Step 3: Find the People Who Care

A place-based project will work best when backed by those who have an interest in the future of the place.

Who—besides you—may care that a place survives? Reaching out to these stakeholders and learning their varied perspectives on a place may foster surprising alliances, attract additional funds and supporters, and ultimately provide resources and open doors that will help you complete the project more effectively and efficiently.

At the very least, reaching out to others who care about this place will help you to determine where others stand on the key issues. You may discover that you have more allies in protecting it than you thought.

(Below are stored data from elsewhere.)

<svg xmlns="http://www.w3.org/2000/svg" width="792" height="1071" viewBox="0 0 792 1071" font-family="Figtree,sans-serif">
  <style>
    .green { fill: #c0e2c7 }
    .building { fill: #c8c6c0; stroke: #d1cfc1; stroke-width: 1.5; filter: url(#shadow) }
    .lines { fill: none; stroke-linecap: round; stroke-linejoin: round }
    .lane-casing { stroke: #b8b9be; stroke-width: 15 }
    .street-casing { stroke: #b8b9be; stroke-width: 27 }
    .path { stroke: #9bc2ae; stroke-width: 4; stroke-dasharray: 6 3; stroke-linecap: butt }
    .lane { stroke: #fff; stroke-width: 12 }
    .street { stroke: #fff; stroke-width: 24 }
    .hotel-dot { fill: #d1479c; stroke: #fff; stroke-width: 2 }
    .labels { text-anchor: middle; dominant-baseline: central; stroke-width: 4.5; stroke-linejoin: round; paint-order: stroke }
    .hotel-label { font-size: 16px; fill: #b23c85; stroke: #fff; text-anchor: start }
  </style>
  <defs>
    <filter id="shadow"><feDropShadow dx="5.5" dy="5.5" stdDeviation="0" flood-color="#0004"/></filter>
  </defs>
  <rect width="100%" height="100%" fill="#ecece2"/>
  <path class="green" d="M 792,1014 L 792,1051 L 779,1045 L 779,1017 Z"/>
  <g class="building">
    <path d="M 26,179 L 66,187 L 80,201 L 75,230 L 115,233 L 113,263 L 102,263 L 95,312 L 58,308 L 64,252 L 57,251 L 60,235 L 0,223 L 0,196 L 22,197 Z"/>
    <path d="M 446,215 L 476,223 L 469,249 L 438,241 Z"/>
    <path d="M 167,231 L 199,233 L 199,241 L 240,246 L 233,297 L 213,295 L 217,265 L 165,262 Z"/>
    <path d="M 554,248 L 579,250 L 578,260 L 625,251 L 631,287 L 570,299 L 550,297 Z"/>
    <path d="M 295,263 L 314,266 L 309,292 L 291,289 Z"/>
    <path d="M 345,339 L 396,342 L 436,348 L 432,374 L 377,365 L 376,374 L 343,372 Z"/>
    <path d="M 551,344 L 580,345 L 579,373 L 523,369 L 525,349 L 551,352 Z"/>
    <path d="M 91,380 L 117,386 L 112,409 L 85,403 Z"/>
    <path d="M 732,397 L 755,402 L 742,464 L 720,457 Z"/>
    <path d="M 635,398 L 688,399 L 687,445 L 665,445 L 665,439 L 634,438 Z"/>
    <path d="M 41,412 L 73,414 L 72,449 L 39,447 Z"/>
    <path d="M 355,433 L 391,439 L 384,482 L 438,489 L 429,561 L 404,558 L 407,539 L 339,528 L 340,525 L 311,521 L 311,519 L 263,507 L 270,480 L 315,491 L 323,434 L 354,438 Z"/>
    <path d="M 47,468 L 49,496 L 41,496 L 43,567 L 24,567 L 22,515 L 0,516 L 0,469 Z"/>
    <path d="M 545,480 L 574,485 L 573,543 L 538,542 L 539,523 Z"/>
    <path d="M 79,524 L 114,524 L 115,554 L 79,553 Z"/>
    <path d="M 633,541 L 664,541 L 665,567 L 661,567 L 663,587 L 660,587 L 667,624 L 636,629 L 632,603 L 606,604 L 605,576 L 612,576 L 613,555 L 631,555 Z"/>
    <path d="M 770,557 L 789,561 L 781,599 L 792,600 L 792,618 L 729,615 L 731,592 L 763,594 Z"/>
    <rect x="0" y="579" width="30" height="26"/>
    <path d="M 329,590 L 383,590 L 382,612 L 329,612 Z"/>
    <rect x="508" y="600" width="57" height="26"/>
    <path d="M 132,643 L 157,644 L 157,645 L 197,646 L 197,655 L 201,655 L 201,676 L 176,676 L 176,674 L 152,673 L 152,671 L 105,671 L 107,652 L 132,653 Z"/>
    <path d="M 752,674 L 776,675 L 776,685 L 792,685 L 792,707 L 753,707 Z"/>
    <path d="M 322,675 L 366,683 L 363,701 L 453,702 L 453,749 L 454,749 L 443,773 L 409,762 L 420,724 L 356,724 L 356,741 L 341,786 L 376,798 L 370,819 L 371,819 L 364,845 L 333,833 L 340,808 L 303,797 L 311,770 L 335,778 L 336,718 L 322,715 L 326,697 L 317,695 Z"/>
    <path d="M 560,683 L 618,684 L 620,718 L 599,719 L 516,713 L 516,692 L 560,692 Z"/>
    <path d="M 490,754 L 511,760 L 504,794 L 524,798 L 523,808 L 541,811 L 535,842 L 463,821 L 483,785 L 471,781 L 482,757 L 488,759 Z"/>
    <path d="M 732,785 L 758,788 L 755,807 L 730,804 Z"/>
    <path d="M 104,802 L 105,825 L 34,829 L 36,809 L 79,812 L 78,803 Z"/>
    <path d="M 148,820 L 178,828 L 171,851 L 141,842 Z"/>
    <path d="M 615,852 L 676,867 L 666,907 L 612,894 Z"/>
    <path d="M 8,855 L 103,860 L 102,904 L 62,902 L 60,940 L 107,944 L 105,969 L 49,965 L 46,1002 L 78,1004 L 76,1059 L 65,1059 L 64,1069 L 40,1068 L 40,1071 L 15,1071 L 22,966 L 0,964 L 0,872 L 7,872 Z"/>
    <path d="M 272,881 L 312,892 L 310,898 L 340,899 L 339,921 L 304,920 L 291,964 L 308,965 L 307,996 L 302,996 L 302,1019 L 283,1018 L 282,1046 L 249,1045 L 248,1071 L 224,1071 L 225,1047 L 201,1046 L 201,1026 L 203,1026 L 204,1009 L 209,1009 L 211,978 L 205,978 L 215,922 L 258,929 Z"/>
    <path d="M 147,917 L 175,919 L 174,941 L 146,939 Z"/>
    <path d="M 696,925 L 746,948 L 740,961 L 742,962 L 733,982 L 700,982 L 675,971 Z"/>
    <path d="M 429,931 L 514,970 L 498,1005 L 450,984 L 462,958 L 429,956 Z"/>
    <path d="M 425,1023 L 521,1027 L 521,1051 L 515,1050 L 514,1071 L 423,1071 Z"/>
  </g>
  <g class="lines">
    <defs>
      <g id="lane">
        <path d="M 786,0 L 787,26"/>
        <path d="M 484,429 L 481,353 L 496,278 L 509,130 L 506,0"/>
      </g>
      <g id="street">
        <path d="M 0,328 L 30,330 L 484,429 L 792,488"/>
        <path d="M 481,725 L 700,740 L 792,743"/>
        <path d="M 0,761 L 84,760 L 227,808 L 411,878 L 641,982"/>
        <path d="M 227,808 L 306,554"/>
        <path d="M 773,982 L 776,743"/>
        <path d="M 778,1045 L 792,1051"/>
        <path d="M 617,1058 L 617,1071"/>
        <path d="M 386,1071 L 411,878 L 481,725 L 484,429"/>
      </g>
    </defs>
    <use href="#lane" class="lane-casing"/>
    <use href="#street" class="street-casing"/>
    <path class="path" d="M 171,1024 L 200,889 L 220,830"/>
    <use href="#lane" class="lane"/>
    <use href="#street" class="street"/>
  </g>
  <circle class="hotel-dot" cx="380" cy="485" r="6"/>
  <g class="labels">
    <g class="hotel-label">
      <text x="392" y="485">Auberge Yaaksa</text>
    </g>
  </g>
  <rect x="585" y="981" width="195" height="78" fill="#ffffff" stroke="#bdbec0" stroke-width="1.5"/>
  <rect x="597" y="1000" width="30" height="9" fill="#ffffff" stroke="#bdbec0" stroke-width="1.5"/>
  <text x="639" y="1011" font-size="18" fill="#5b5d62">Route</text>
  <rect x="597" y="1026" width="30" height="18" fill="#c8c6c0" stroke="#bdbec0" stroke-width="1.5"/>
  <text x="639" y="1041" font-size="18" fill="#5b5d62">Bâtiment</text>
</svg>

Here are some general suggestions for identifying stakeholders:

1. Identify the groups that use the place, have an interest in the place, or would be affected if the place were lost. In the case of Nathan's Famous, for instance, this might include:

  • The individuals and families that eat there
  • The people who work there
  • The residents and visitors who use it as a visual landmark
  • Historians of New York City
  • Tourism and economic development professionals

2. Try to be as specific as possible when you identify constituents. General categories (business owners, local activists) are less useful than detailed information (e.g., what kinds of businesses? activists for which constituencies and/or issues?). You may learn that the demographics are more varied than you originally knew.

For instance, you may believe that a particular corner store is of importance to the local Latino community, only to discover that its real relevance, more specifically, is to those community members who are from a particular village in Mexico. Or that the teenagers using a particular park are all skateboarders, for example, or students from a local high school.

3. Public spaces, in particular, can host the activities of multiple groups who barely recognize each other's existence. Cast your net widely.